VALENTINO
1/25/08
Primavera/Verano 2008 Alta Costura de Valentino.
Luchando por contener las lágrimas, Valentino se despidió ayer del mundo de la moda con un desfile de alta costura desbordante del glamour que lo convirtió en el favorito de las estrellas de Hollywood, las celebridades y la realeza durante medio siglo.
El rojo carmín, el color que definió la carrera de Valentino, tiñó la pasada final mientras las modelos rodeaban al creador y el público aplaudía de pie la última colección de un modisto reverenciado que marcó una época.
"El se va con felicidad, pero el mundo de la moda está de duelo", dijo uno de los asistentes al desfile, David Furnish, quien junto a Elton John es uno de los amigos cercanos de Valentino.
En las instalaciones del Museo Rodin, Valentino, considerado uno de los diseñadores más influyentes de fines del siglo XX, estuvo acompañado por la actriz Uma Thurman, la realeza europea, y las celebridades de Nueva York que vistieron sus largos vestidos desde su fulgurante aparición en 1962.

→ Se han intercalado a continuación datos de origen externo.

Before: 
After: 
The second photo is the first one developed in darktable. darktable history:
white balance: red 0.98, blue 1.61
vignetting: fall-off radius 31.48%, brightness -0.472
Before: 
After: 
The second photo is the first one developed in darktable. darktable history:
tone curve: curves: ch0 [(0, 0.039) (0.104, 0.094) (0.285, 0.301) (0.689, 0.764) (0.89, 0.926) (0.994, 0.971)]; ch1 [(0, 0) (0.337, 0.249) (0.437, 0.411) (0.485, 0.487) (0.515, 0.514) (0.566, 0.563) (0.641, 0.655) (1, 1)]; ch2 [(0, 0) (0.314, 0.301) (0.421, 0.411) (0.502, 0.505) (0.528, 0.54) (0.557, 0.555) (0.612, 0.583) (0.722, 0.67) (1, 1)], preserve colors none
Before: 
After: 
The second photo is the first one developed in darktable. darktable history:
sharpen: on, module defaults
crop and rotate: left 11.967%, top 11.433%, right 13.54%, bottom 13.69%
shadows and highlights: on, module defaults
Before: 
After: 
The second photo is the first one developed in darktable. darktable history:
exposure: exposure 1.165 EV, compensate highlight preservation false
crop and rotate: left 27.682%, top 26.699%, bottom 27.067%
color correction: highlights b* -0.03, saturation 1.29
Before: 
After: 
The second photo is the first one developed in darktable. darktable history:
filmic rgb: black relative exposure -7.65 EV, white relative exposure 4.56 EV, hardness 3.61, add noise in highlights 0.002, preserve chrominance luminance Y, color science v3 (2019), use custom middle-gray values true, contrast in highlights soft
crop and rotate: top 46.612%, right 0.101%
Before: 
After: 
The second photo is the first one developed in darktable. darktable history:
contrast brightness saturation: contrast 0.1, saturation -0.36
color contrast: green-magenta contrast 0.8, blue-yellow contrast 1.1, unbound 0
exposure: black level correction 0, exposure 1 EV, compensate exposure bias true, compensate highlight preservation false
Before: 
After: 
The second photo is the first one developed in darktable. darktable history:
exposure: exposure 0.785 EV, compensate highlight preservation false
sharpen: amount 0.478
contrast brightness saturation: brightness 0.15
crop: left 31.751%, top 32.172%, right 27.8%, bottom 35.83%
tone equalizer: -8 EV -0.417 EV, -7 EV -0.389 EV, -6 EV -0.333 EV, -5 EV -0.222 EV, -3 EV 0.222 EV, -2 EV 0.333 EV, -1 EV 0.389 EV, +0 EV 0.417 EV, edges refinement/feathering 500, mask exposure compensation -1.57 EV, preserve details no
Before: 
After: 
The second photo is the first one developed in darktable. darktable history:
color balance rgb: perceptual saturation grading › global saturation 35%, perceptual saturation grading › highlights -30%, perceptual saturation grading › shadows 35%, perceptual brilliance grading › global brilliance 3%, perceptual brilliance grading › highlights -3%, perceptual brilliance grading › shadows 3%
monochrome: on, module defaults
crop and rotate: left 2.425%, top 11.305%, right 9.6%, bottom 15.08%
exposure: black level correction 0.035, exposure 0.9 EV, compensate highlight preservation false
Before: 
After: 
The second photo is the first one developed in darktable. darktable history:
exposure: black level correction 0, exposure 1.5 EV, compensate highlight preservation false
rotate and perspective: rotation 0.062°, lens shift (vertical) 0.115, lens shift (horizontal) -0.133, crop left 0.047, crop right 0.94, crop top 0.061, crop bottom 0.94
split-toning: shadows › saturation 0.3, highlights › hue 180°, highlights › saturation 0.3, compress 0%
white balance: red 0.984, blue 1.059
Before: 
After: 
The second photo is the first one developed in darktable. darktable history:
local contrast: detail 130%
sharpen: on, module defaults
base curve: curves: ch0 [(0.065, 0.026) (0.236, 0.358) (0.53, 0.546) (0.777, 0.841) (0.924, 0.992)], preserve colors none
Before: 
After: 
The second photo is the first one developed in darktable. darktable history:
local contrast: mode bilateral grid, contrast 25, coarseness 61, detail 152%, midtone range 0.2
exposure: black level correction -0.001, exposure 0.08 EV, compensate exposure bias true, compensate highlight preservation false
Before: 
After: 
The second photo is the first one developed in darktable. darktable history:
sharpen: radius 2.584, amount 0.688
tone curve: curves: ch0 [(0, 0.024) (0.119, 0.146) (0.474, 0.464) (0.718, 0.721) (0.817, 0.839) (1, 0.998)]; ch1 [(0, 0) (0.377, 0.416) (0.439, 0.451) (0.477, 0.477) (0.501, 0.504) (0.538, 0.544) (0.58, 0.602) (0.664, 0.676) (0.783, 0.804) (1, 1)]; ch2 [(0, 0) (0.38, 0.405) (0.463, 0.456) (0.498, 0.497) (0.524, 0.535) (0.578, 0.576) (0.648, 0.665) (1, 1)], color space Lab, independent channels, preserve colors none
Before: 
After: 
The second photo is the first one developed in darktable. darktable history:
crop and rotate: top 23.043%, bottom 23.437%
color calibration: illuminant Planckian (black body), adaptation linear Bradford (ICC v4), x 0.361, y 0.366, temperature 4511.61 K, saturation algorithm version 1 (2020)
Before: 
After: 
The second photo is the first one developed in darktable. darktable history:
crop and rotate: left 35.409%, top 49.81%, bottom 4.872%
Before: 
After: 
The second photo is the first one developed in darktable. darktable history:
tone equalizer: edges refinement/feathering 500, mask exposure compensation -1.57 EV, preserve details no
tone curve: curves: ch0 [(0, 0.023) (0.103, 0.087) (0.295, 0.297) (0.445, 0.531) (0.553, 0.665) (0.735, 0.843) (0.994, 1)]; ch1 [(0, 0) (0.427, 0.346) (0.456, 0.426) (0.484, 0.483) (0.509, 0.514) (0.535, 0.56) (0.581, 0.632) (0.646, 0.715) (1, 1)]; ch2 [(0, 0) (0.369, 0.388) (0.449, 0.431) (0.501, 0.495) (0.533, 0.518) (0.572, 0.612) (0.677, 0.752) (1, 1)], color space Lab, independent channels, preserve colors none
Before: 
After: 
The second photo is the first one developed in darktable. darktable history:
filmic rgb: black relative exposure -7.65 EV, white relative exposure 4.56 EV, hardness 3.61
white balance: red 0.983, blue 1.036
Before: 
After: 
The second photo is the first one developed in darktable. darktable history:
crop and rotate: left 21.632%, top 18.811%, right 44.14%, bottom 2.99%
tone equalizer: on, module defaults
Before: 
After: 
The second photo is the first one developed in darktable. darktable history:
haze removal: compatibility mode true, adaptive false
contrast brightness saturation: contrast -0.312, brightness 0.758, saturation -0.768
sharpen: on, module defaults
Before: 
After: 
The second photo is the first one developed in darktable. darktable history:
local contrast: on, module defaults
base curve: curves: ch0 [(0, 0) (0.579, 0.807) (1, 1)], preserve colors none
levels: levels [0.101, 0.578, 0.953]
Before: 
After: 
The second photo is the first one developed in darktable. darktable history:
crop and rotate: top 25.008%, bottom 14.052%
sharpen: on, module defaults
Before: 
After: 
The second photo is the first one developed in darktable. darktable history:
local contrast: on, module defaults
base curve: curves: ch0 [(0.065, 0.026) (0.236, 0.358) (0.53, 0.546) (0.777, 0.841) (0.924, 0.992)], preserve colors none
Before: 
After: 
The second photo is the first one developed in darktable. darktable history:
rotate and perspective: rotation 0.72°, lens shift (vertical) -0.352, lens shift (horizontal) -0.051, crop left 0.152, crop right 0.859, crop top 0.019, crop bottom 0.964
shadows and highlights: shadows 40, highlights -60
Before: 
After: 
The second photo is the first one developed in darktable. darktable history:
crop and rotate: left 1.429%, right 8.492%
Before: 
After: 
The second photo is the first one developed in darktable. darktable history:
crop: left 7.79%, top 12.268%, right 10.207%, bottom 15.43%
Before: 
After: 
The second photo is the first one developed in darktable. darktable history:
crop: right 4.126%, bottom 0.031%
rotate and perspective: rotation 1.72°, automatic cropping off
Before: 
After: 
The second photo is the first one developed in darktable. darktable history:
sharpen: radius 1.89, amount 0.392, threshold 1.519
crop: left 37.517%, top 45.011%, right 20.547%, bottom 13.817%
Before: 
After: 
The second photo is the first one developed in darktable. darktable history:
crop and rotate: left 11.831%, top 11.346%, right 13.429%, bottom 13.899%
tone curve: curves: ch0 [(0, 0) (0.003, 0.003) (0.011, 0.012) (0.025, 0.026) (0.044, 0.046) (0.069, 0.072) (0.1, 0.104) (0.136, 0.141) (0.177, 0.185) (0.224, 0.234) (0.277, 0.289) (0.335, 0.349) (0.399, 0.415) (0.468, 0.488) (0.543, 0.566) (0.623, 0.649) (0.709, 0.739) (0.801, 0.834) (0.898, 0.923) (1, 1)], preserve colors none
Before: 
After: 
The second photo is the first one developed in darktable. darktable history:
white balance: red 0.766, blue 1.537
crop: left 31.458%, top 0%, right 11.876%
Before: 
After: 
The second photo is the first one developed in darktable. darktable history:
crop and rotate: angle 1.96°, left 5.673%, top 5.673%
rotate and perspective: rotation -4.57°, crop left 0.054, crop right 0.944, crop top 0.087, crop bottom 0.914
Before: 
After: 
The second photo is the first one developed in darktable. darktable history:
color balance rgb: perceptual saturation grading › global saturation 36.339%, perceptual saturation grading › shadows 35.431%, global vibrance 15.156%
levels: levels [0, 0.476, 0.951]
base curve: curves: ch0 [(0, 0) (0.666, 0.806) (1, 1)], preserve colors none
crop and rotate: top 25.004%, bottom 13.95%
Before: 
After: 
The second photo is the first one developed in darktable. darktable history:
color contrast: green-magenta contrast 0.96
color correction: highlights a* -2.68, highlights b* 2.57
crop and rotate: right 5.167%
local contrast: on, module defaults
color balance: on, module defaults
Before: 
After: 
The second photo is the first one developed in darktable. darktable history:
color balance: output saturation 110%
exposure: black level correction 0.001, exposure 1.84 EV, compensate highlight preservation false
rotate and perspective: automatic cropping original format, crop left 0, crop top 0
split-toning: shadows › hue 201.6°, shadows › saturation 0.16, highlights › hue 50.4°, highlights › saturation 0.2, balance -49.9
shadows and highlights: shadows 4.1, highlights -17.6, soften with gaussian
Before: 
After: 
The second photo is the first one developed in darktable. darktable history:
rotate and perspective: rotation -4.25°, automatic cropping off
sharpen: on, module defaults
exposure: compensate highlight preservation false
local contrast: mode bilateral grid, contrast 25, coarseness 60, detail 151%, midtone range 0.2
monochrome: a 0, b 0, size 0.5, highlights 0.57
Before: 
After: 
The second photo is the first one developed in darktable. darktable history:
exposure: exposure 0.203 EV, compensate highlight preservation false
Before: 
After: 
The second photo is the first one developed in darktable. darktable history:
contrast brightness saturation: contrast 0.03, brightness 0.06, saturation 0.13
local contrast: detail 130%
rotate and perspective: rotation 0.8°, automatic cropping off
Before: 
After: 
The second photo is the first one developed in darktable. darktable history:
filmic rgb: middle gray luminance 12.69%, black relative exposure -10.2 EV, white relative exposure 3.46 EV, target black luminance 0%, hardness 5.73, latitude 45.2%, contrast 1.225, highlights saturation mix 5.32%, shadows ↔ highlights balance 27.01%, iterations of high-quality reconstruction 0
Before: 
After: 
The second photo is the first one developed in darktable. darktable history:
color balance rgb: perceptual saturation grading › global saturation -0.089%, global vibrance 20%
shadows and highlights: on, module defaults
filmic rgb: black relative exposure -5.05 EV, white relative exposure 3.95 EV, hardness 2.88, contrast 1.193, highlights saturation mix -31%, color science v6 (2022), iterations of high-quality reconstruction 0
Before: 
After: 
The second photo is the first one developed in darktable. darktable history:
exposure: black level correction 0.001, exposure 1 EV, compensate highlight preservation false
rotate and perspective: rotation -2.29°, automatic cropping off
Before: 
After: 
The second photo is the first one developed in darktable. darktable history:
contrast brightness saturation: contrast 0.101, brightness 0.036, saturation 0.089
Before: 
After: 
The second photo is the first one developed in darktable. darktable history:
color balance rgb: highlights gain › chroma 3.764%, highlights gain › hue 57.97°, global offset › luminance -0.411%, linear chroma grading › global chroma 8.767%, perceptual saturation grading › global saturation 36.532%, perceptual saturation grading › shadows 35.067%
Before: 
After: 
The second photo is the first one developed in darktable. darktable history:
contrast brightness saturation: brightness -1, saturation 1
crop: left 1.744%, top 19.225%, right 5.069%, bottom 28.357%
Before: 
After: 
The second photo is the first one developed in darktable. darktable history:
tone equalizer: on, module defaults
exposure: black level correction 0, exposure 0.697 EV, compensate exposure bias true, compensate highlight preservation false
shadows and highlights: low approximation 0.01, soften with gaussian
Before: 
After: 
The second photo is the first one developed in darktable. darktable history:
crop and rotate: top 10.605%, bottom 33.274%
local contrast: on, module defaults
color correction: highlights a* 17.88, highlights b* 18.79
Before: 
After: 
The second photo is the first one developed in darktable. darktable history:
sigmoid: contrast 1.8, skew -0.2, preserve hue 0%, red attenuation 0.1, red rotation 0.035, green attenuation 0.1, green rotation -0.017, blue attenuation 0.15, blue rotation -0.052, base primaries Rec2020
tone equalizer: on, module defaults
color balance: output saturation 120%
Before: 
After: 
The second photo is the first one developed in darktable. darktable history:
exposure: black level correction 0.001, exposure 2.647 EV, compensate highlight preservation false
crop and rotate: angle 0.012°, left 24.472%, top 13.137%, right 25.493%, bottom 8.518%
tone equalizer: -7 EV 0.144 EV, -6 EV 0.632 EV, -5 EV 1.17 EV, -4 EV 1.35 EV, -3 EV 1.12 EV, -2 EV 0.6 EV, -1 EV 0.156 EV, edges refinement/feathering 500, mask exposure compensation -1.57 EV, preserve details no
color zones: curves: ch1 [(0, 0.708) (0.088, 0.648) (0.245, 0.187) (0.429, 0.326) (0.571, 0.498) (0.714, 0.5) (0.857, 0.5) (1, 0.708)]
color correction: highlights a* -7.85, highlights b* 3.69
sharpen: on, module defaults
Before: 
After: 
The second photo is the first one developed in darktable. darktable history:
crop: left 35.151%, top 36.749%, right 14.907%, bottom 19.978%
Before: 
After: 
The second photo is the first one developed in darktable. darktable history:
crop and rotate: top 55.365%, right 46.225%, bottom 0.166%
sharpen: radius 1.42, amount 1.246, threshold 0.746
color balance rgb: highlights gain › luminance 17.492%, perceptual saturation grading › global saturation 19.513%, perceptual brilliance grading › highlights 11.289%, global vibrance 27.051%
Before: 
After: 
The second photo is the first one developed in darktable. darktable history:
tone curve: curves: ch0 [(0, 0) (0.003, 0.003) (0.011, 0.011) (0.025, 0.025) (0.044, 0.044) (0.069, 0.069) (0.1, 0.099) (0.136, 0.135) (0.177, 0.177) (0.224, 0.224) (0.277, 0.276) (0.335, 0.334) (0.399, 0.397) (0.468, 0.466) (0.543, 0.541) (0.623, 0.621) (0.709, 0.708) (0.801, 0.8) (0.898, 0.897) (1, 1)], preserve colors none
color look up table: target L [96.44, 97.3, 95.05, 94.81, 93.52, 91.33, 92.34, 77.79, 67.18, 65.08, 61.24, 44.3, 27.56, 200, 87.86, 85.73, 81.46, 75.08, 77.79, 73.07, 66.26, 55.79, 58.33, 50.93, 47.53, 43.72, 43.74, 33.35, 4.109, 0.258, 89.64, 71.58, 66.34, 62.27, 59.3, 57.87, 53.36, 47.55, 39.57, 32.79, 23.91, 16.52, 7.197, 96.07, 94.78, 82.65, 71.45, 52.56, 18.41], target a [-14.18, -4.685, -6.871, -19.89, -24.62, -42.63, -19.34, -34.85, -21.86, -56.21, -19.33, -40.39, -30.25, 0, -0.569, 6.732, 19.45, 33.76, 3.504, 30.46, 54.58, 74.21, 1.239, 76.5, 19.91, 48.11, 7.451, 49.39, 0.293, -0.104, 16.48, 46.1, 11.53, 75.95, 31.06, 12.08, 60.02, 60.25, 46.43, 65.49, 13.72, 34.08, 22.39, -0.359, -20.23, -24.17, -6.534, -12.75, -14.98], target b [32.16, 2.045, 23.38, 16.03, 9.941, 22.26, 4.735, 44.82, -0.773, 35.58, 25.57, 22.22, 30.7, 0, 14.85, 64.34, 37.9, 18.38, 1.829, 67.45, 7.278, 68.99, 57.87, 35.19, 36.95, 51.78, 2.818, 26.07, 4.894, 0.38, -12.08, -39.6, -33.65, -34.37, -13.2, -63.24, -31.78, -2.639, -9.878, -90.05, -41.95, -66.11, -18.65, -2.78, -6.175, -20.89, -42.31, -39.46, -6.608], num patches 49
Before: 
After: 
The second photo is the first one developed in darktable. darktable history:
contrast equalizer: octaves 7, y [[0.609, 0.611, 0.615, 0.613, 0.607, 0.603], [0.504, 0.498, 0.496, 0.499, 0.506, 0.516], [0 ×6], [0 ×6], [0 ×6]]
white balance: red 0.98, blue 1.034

Trajes de día en cachemira con largas mangas blancas recordaron los modelos que creó para algunas de sus primeras fanáticas, como Jacqueline Kennedy Onassis y Audrey Hepburn.
VIDA
El pueblecito de Voghera, situado al sur de Milán, vio nacer a Valentino Garavani el día 11 de Mayo de 1932. Sus comienzos se remontan a 1950 cuando, con tan sólo 17 años, abandona su Italia natal rumbo a París, donde trabaja en los talleres de Guy Laroche y Jean Desses. Aprende el oficio y, en 1959, regresa a Roma para abrir su primera tienda. El mundo de la moda empieza a darse cuenta de que ha nacido una estrella, pero la gran oportunidad llama a su puerta tras la mítica presentación de su "Colección Blanca", en 1967.
Jackie Kennedy se fija en el nuevo talento italiano y le encarga su traje de boda para darle el sí a Onassis. En un derroche de creatividad, Valentino le confecciona un vestido mini de color ámbar y en seda georgette, cuya imagen da la vuelta al mundo encumbrando su talento. Los grandes nombres acuden, entonces, solícitos a su taller: Farah Diba, Audrey Hepburn, Nancy Reagan, Liz Taylor... A esta primera generación de clientas se han ido añadiendo otras más jóvenes, pues la elegancia Valentino, como la materia, no se consume ni desaparece, sólo se transforma, adaptándose con el paso del tiempo a los gustos de mujeres como Brooke Shields, Rosario Nadal o Marie Chantal Miller.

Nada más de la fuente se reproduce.